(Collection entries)
%%

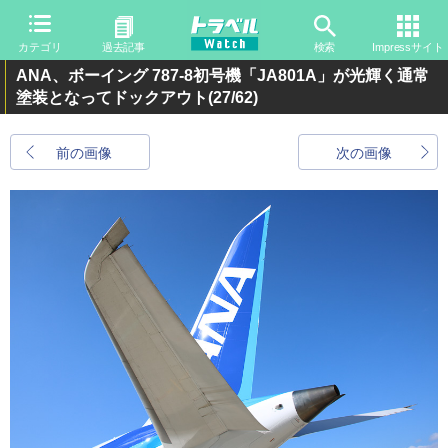
カテゴリ
過去記事
検索
Impressサイト
ANA、ボーイング 787-8初号機「JA801A」が光輝く通常
塗装となってドックアウト
(27/62)
前の画像
次の画像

%%

Problem details
Quote every line of text in the material above verbatim, leaving out the pictures.

The completed task
カテゴリ
過去記事
検索
Impressサイト
ANA、ボーイング 787-8初号機「JA801A」が光輝く通常
塗装となってドックアウト
(27/62)
前の画像
次の画像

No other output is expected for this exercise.